Less than two years into her college career, Williams was about to make another one, by sulking over the sixth-man role.

A chat with a 23-year-old video coordinator, of all people, resulted in an epiphany.

Tim Sylver, a 2013 USF graduate and aspiring coach, had served as Fernandez's manager for three seasons before being promoted. Even as a guard at Charlotte High, he was considered the Tarpons' coach on the floor.

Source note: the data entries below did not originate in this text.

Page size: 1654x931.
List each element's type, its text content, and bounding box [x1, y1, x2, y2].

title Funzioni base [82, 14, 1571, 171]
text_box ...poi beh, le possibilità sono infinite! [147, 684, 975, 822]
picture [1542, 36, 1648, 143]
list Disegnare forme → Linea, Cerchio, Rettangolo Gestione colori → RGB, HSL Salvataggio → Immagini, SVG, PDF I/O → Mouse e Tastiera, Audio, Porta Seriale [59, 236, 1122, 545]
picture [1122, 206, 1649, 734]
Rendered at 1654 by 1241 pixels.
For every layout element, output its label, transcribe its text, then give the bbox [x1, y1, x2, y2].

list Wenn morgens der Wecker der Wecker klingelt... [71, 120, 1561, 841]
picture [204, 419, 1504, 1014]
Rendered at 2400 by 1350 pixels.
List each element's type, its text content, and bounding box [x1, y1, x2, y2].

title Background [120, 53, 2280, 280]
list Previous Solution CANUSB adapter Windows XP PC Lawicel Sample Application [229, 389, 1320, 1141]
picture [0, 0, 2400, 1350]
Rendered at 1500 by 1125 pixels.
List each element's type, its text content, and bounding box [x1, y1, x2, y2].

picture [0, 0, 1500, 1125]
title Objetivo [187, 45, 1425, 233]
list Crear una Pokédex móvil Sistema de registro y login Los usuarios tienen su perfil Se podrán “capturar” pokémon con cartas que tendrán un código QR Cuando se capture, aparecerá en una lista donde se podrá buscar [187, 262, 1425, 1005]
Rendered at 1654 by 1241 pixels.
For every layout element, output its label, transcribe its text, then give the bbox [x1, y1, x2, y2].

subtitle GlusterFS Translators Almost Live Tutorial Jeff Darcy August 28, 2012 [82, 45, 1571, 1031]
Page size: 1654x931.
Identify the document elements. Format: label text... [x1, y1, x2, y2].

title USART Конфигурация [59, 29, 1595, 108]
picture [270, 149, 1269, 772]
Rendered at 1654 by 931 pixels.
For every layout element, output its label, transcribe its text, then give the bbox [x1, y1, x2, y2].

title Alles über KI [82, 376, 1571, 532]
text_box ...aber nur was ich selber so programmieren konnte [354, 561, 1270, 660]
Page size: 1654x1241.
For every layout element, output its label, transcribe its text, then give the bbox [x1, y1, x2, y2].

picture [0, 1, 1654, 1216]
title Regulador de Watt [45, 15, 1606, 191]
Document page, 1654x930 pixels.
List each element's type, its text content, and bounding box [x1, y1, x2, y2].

He could see the dejection in Williams and decided the time was ripe for his first career lecture.

"I told her, 'Is it me or is it us?' " Sylver recalled. "I go, 'If I told you we were gonna win a national title with you coming off the bench, would you be okay with that?' She was like, 'Yeah, of course.' "

Reinforcing his point, Sylver mentioned Jamal Crawford, the NBA's two-time sixth man of the year. That further appealed to Williams, herself an NBA junkie.

"I was like, 'You know what? I'll do that,' " she said. "So I think that probably was actually the light bulb that clicked on like, 'I can still make an impact on this team without starting.' "

Exhortations from Fernandez — develop your left hand, embrace the defensive end, see your potential and realize it — arrived concurrently. In two of the next three games, Williams led USF in scoring off the bench. By the fourth, she was starting.

She has been a first-team fixture since. In USF's last victory of the 2013-14 season, Williams hit a winning, buzzer-beating 3-pointer at Mississippi State to send the Bulls to the WNIT semifinals. One sparkling regular season later, an even larger stage awaits.

Some suggest no one can stop her. Not even herself.

"It definitely feels like a dream," Williams said. "Just to actually know that I've worked so hard for this. I worked to be in the position that I'm in right now."